▼▼▼

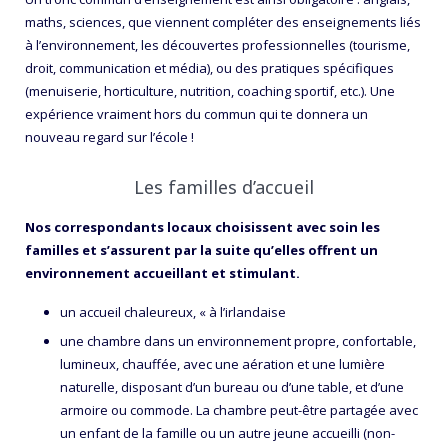
maths, sciences, que viennent compléter des enseignements liés
à l’environnement, les découvertes professionnelles (tourisme,
droit, communication et média), ou des pratiques spécifiques
(menuiserie, horticulture, nutrition, coaching sportif, etc.). Une
expérience vraiment hors du commun qui te donnera un
nouveau regard sur l’école !
Les familles d’accueil
Nos correspondants locaux choisissent avec soin les
familles et s’assurent par la suite qu’elles offrent un
environnement accueillant et stimulant.
un accueil chaleureux, « à l’irlandaise
une chambre dans un environnement propre, confortable,
lumineux, chauffée, avec une aération et une lumière
naturelle, disposant d’un bureau ou d’une table, et d’une
armoire ou commode. La chambre peut-être partagée avec
un enfant de la famille ou un autre jeune accueilli (non-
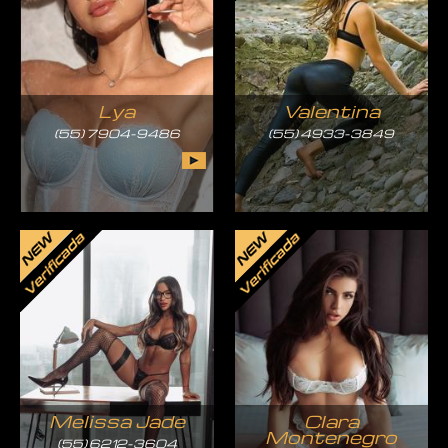
Lya
Valentina
(55) 7904-9486
(55) 4933-3849
Melissa Jade
Clara
Montenegro
(55) 6212-3604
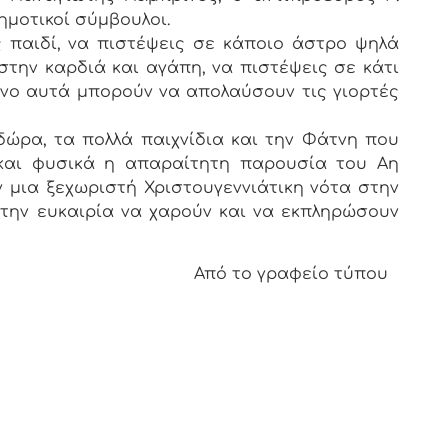
ημοτικοί σύμβουλοι.
ς παιδί, να πιστέψεις σε κάποιο άστρο ψηλά
 στην καρδιά και αγάπη, να πιστέψεις σε κάτι
όνο αυτά μπορούν να απολαύσουν τις γιορτές
δώρα, τα πολλά παιχνίδια και την Φάτνη που
και φυσικά η απαραίτητη παρουσία του Αη
μια ξεχωριστή Χριστουγεννιάτικη νότα στην
την ευκαιρία να χαρούν και να εκπληρώσουν
αφείο τύπου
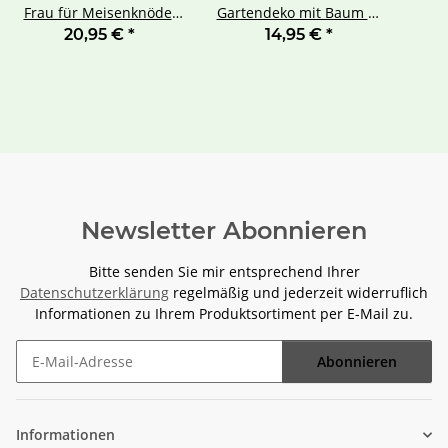
Frau für Meisenknödel
Gartendeko mit Baum in
Rost
Rostoptik
20,95 €
*
14,95 €
*
Newsletter Abonnieren
Bitte senden Sie mir entsprechend Ihrer
Datenschutzerklärung
regelmäßig und jederzeit widerruflich
Informationen zu Ihrem Produktsortiment per E-Mail zu.
Abonnieren
Newsletter Abonnieren
Informationen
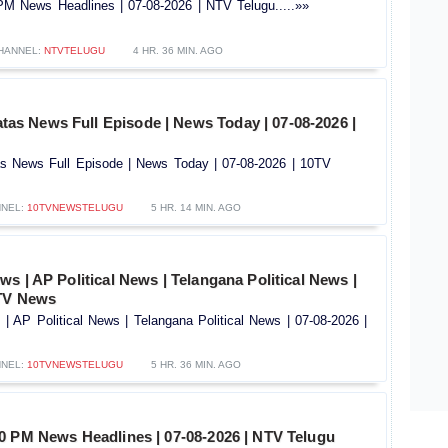
M News Headlines | 07-08-2026 | NTV Telugu.....»»
HANNEL:
NTVTELUGU
4 HR. 36 MIN. AGO
Patas News Full Episode | News Today | 07-08-2026 |
tas News Full Episode | News Today | 07-08-2026 | 10TV
NEL:
10TVNEWSTELUGU
5 HR. 14 MIN. AGO
s | AP Political News | Telangana Political News |
0TV News
 AP Political News | Telangana Political News | 07-08-2026 |
NEL:
10TVNEWSTELUGU
5 HR. 36 MIN. AGO
0 PM News Headlines | 07-08-2026 | NTV Telugu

▲▲▲

● Your goal: Rewrite the lines starting with the line with "ημοτικοί σύμβουλοι." and going on through the line with "αφείο τύπου", changing "παιχνίδια" to "βιβλία" and keeping everything else the same.

● Task answer:
ημοτικοί σύμβουλοι.
ς παιδί, να πιστέψεις σε κάποιο άστρο ψηλά
 στην καρδιά και αγάπη, να πιστέψεις σε κάτι
όνο αυτά μπορούν να απολαύσουν τις γιορτές
δώρα, τα πολλά βιβλία και την Φάτνη που
και φυσικά η απαραίτητη παρουσία του Αη
μια ξεχωριστή Χριστουγεννιάτικη νότα στην
την ευκαιρία να χαρούν και να εκπληρώσουν
αφείο τύπου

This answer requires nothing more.